Consequently, you are more likely to need to modify delay, expressed in seconds, which sets the amount of time that Julia gets between snapshots to perform the requested computations. A very long-running job might not need frequent backtraces. The default setting is delay = 0.001. Of course, you can decrease the delay as well as increase it; however, the overhead of profiling grows once the delay becomes similar to the amount of time needed to take a backtrace (~30 microseconds on the author’s laptop).

Memory allocation analysis

One of the most common techniques to improve performance is to reduce memory allocation. The total amount of allocation can be measured with @time and @allocated, and specific lines triggering allocation can often be inferred from profiling via the cost of garbage collection that these lines incur. However, sometimes it is more efficient to directly measure the amount of memory allocated by each line of code.
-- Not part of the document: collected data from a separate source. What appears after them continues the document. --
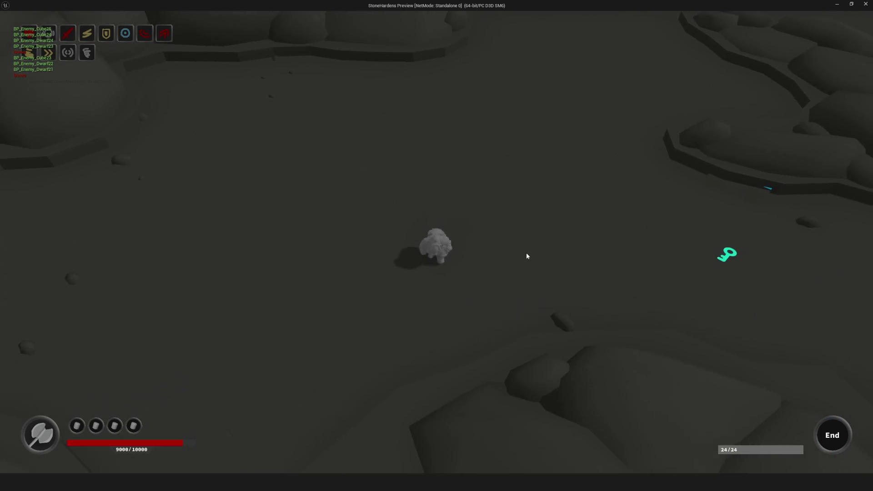
mouse_move(512, 266)
left_mouse_down()
mouse_move(429, 279)
mouse_move(465, 265)
mouse_move(516, 282)
left_mouse_up()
To measure allocation line-by-line, start Julia with the --track-allocation=<setting> command-line option, for which you can choose none (the default, do not measure allocation), user (measure memory allocation everywhere except Julia’s core code), or all (measure memory allocation at each line of Julia code). Allocation gets measured for each line of compiled code. When you quit Julia, the cumulative results are written to text files with .mem appended after the file name, residing in the same directory as the source file. Each line lists the total number of bytes allocated. The Coverage package contains some elementary analysis tools, for example to sort the lines in order of number of bytes allocated.

In interpreting the results, there are a few important details. Under the user setting, the first line of any function directly called from the REPL will exhibit allocation due to events that happen in the REPL code itself. More significantly, JIT-compilation also adds to allocation counts, because much of Julia’s compiler is written in Julia (and compilation usually requires memory allocation). The recommended procedure is to force compilation by executing all the commands you want to analyze, then call Profile.clear_malloc_data() to reset all allocation counters. Finally, execute the desired commands and quit Julia to trigger the generation of the .mem files.